Le Plan national de développement 2026-2030 repose sur six piliers : paix et sécurité, modernisation agricole, promotion du secteur privé et industrialisation, développement du capital humain, infrastructures stratégiques et bonne gouvernance. L’objectif annoncé est d’accélérer la transformation économique de la Côte d’Ivoire et de la faire accéder au rang des économies à revenu intermédiaire de la tranche supérieure d’ici 2030.
Dans l’agriculture, le gouvernement veut augmenter la productivité et transformer davantage les matières premières sur place. Le taux de transformation du cacao devrait ainsi passer de 42 % à 50 %, et celui de la noix de cajou de 43,2 % à 70 %. Cette montée en puissance de l’agro-industrie doit créer plus de valeur ajoutée, réduire la dépendance aux exportations brutes et soutenir l’émergence d’entreprises ivoiriennes plus compétitives.

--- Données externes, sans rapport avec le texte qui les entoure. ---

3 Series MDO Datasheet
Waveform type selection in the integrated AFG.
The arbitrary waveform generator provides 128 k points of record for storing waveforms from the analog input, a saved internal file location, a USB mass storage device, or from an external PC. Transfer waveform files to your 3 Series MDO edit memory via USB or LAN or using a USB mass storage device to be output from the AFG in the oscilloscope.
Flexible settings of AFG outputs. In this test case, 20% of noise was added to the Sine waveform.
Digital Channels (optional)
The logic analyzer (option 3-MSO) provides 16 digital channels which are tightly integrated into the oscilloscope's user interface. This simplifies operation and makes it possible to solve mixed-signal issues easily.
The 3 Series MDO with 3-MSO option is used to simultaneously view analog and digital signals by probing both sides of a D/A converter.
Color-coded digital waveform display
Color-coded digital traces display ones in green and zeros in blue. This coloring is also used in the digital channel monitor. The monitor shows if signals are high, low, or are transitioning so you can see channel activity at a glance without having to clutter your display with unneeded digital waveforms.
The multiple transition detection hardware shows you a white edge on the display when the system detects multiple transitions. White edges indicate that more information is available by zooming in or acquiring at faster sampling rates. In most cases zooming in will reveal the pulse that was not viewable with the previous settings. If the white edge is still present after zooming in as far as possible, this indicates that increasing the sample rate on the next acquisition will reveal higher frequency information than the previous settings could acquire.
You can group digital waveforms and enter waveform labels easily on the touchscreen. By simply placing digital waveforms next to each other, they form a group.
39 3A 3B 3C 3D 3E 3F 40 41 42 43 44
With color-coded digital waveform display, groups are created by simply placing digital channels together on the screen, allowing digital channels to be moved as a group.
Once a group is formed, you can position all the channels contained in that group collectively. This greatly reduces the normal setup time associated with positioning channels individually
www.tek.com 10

Le PND prévoit également de renforcer les infrastructures de transport, d’énergie et de services dans les villes secondaires afin de développer des pôles économiques régionaux. L’industrialisation ne doit donc plus se concentrer uniquement autour d’Abidjan : elle doit attirer les investissements dans les régions, favoriser l’emploi des jeunes et améliorer l’accès à la formation ainsi qu’aux services essentiels.
L’intelligence artificielle et le numérique sont présentés comme des leviers transversaux pour améliorer la productivité de l’administration et des entreprises. Sur le plan de la gouvernance, l’État promet un suivi davantage orienté vers les résultats, une meilleure coordination des politiques publiques et un rôle accru du secteur privé. La réussite du plan dépendra toutefois de sa mise en œuvre concrète et de sa capacité à transformer la croissance économique en emplois et en amélioration visible des conditions de vie.